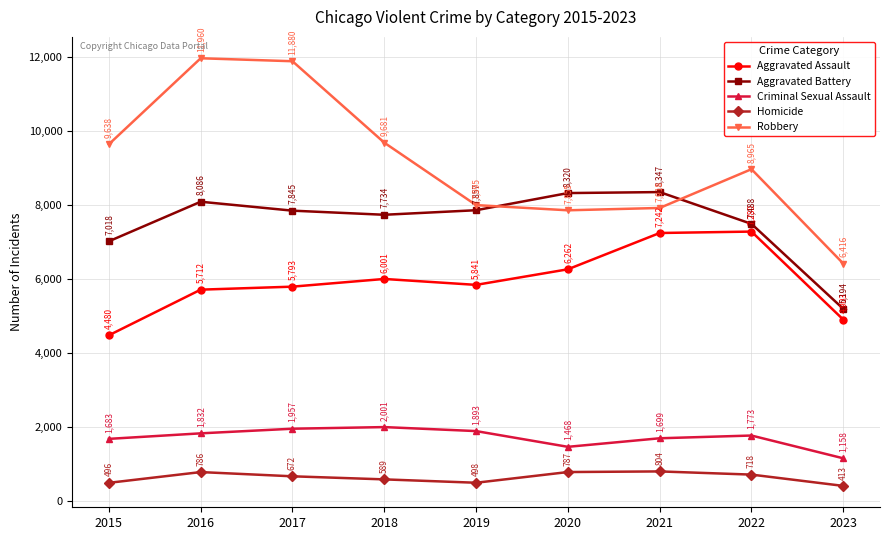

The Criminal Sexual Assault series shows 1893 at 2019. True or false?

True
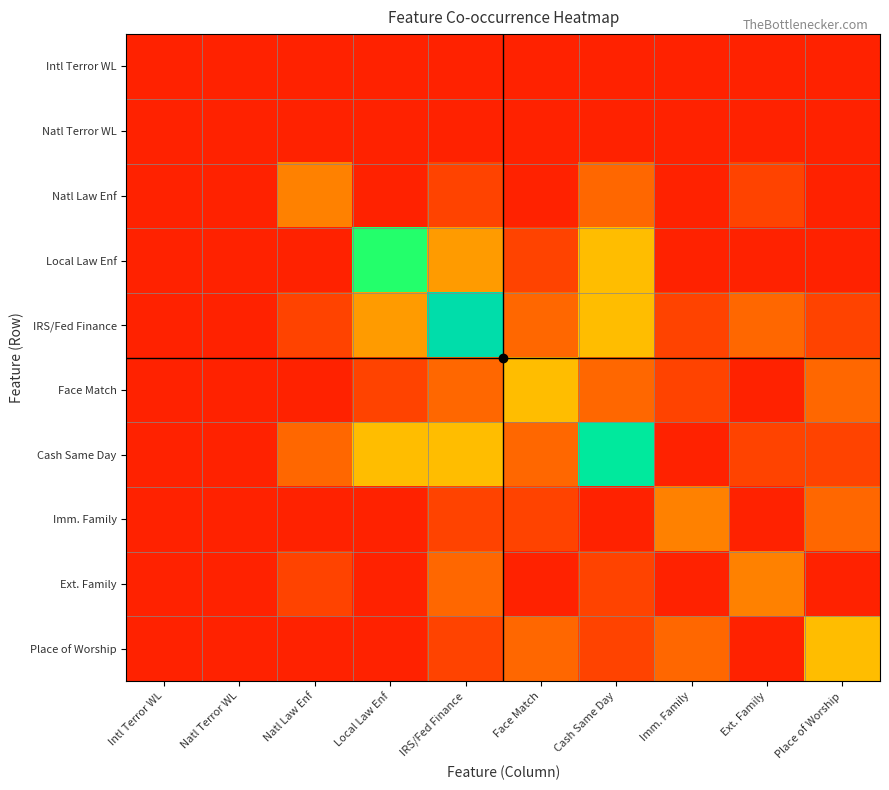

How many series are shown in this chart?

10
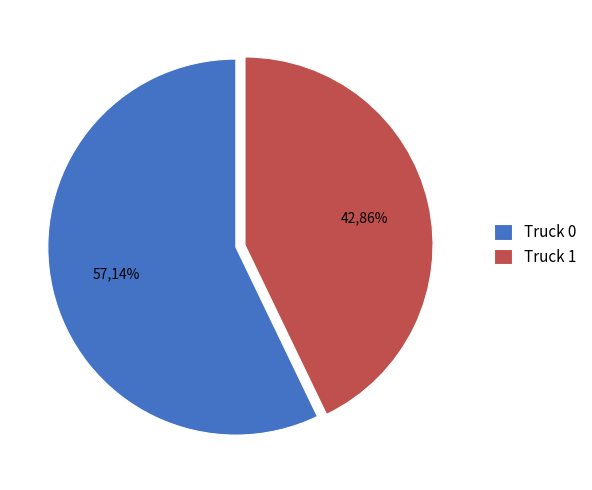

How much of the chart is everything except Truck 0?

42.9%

####################

*ABOUT THIS EXERCISE*:
Rewrite this listing with every occurrence of "chart" changed to "graph" and everything else left the same. Leave out the pictures.

*EXPECTED OUTPUT*:
The Criminal Sexual Assault series shows 1893 at 2019. True or false?

True

How many series are shown in this graph?

10

How much of the graph is everything except Truck 0?

42.9%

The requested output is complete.